What has happened so far is the opposite. My experience with writing apparently ended up helping me with the speeches I did. Thanks to the emphasis given on outlining, though, I think that I now have a tool I can use to help me organize my thoughts faster; I just have to remember to write it all down.
I came face-to-face with a stark difference between writing and giving a speech. I was forced to adjust.
As a writer, I shy away from being a topic. I put all my effort into making people focus on what I have to say, not on who I am. My output is interesting; I am not. It can be argued back, however, that knowing the person behind the ideas puts them in some sort of context. I don’t think that’s true.

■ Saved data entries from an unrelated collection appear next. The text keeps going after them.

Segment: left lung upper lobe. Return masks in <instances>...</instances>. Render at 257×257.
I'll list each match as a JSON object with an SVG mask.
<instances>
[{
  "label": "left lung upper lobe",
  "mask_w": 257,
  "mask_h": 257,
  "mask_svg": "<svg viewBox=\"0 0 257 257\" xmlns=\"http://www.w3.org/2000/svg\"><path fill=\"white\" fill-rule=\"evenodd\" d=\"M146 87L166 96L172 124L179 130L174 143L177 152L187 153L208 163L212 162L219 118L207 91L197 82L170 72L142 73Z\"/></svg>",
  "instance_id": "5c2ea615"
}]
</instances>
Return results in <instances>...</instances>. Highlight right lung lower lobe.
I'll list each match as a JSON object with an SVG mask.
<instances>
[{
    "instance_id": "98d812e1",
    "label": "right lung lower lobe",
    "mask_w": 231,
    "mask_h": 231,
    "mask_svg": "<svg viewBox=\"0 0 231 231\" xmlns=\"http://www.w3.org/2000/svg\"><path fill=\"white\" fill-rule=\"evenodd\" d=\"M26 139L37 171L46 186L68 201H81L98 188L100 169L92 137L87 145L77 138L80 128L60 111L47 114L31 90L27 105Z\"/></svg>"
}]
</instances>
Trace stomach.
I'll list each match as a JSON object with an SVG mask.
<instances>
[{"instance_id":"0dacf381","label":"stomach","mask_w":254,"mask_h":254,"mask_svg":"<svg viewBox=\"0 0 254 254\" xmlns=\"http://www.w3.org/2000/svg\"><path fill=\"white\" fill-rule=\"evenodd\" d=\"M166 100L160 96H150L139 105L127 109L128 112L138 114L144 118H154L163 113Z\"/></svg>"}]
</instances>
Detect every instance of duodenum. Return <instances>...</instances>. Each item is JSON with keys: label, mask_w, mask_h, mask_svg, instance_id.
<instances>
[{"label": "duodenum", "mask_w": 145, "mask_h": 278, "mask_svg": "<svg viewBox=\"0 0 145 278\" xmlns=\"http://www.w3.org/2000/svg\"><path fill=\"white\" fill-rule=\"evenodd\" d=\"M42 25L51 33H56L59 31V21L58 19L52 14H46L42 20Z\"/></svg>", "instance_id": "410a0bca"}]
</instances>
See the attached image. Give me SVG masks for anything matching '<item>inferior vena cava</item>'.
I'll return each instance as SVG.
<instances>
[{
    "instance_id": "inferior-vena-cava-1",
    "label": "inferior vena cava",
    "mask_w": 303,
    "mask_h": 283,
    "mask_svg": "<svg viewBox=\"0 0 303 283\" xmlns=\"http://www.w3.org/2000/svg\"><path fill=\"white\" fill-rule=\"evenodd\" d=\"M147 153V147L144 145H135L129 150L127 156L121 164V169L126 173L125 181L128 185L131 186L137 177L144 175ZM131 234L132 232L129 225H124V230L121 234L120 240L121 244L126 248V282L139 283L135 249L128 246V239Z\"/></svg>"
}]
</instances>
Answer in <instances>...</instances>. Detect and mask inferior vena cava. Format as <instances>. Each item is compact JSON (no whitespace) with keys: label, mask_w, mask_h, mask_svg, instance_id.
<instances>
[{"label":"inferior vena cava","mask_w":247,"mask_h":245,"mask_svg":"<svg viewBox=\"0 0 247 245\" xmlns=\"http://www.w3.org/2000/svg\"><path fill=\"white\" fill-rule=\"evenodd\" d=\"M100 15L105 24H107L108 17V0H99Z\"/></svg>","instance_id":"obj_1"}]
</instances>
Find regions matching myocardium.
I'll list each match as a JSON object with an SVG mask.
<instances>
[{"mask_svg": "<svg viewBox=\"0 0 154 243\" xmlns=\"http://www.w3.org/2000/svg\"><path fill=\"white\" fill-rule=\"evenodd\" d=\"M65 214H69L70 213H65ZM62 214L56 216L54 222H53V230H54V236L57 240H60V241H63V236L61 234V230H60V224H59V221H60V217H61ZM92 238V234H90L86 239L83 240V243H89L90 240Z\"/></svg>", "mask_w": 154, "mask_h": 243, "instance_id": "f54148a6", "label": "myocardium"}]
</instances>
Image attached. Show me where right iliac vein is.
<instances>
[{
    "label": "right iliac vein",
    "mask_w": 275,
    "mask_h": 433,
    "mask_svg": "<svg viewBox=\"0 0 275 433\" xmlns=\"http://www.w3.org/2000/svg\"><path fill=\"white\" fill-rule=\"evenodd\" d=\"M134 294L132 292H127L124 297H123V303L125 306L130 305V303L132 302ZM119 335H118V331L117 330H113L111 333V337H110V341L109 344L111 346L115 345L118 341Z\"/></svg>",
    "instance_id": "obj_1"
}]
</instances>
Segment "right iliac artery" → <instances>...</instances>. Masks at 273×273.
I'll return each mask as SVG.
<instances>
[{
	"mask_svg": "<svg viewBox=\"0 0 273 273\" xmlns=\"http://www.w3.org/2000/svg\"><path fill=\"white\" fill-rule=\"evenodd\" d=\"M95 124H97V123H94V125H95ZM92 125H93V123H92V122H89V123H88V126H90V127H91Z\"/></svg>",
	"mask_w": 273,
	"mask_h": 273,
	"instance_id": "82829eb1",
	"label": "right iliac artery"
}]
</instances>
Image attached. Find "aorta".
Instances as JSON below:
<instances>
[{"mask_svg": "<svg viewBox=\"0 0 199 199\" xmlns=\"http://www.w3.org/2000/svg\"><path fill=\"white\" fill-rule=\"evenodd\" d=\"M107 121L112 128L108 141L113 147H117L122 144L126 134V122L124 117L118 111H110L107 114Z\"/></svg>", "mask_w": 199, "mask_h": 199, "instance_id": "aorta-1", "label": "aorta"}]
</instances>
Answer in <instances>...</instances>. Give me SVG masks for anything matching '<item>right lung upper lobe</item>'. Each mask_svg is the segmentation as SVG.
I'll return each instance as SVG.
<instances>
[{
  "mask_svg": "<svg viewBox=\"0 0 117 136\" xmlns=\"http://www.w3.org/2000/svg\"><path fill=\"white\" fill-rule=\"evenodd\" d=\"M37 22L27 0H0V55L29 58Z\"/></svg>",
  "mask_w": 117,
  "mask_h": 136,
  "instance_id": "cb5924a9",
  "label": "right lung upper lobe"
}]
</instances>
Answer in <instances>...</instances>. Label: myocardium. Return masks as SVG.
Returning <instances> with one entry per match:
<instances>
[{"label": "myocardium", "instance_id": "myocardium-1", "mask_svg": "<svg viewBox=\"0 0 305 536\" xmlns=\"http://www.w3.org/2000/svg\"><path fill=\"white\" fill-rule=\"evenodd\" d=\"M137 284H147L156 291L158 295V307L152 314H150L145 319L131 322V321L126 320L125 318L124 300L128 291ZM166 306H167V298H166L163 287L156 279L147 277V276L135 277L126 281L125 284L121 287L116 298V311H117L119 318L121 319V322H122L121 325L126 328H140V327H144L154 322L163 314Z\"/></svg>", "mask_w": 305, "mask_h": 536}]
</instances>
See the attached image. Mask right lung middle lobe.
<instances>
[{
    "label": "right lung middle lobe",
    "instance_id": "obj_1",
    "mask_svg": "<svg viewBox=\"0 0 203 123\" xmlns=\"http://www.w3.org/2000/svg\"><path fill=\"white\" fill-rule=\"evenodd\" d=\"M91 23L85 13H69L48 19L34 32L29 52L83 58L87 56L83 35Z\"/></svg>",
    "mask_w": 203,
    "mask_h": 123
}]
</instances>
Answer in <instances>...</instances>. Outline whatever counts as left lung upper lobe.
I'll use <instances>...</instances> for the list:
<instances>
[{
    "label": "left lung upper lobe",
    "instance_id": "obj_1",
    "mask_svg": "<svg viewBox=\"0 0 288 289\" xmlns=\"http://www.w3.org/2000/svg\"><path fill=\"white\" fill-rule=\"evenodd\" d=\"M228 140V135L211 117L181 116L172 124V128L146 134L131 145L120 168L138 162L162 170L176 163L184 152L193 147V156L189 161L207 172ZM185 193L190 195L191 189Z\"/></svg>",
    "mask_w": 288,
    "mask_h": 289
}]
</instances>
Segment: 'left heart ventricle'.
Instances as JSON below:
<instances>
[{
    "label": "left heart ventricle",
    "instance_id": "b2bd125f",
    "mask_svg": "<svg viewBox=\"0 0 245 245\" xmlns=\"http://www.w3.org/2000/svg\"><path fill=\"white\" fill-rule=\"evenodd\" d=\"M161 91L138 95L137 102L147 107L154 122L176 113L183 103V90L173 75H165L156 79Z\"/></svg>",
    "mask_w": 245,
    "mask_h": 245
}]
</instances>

Let’s take a clock. Assuming you know what the parts inside are, and how they work together. Does that add anything to understanding what time it is? No, it doesn’t.

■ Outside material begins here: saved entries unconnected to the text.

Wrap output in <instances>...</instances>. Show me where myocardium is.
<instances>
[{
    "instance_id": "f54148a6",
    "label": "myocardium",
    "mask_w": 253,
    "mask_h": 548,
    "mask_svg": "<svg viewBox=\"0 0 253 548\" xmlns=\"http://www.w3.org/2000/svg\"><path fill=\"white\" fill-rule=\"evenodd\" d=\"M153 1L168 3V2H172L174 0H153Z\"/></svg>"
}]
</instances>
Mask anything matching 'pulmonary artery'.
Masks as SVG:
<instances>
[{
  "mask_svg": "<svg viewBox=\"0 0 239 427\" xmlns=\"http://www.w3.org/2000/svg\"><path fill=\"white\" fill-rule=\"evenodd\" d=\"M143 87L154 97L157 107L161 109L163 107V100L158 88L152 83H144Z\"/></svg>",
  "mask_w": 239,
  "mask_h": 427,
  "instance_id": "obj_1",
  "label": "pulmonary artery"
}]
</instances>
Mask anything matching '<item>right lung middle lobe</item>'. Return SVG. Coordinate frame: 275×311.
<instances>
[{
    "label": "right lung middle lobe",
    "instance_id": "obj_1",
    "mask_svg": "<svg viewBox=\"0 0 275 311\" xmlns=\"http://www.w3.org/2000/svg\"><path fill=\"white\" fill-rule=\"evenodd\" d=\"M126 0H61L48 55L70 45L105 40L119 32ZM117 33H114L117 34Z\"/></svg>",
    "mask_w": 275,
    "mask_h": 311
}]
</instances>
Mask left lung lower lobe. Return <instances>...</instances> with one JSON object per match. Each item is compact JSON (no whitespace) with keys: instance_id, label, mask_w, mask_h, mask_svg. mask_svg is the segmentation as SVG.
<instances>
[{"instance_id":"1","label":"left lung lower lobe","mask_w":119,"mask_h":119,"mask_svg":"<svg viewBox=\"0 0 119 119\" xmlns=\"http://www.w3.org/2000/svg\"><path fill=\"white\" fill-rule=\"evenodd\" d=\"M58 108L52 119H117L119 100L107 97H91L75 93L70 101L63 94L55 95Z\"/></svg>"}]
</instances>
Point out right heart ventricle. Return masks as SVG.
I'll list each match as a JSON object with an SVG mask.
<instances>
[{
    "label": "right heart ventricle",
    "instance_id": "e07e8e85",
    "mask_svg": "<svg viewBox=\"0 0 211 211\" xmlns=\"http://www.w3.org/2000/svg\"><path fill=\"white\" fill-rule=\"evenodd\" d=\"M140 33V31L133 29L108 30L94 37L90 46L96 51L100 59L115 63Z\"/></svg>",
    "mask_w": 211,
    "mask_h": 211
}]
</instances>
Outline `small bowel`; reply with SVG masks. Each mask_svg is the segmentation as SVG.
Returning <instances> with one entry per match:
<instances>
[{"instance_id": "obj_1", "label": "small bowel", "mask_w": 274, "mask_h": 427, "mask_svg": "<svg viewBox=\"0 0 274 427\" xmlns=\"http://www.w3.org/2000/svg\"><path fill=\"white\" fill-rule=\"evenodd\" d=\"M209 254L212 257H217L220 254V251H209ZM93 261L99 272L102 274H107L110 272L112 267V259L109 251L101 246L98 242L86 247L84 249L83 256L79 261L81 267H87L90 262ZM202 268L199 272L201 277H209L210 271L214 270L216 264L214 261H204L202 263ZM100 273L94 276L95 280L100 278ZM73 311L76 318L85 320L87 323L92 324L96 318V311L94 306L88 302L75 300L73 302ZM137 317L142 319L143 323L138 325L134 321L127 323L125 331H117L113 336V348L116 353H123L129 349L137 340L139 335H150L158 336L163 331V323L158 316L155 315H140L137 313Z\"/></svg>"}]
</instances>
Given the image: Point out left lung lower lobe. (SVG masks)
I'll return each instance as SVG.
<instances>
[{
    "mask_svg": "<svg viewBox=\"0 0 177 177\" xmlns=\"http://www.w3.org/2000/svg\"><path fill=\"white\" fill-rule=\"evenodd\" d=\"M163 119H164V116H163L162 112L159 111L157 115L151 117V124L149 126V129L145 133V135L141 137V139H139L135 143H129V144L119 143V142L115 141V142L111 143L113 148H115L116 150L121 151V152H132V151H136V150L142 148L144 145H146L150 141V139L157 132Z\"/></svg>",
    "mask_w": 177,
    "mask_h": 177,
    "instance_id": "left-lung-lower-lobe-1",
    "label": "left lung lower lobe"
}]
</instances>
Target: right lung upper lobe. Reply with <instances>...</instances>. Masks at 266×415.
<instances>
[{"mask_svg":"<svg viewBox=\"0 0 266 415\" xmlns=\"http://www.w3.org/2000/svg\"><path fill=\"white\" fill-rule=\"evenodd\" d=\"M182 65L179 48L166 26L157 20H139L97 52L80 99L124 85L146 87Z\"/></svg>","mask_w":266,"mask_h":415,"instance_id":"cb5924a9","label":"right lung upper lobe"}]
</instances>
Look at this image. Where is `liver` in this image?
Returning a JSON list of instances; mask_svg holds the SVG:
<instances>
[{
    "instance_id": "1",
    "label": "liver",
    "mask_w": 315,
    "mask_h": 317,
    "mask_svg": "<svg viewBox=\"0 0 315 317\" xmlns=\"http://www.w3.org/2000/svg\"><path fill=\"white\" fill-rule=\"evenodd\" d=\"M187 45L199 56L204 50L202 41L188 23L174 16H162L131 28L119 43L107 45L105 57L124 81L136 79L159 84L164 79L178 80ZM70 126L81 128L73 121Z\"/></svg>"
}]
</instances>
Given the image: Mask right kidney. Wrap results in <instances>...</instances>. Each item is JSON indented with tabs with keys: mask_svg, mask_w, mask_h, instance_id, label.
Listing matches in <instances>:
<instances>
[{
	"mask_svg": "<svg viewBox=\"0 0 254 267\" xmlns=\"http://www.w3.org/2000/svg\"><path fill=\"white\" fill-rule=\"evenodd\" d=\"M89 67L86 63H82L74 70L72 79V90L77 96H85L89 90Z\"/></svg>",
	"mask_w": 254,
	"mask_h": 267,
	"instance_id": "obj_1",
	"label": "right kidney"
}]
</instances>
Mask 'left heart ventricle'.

On the other hand, when giving a speech, the reality is that everything about the messenger is just as important as the message that one is trying to deliver. Manner of clothing, voice inflection, visual aids, hand gestures, verbal and non-verbal cues – these all contribute to the point one is trying to get across. This is because whether one likes it or not, the messenger has become an issue as well; that’s just the way it is.
If we revisit the clock analogy I used earlier, whether the clock has any battery, whether it skips a second, whether it’s digital or not, and more often than not who made the clock, these are just as important as whether it tells the time correctly or not.
Thus, it would seem, the main difference between doing a speech and doing an article can be summarized with a principle often used in leadership training: “Before people buy into your ideas, they need to buy into you.”
And in my line of work, that our potential clients buy, and keep buying into what my company buys, is of utmost importance.
This 2014, this is one of the areas that I hope to gain more strength in.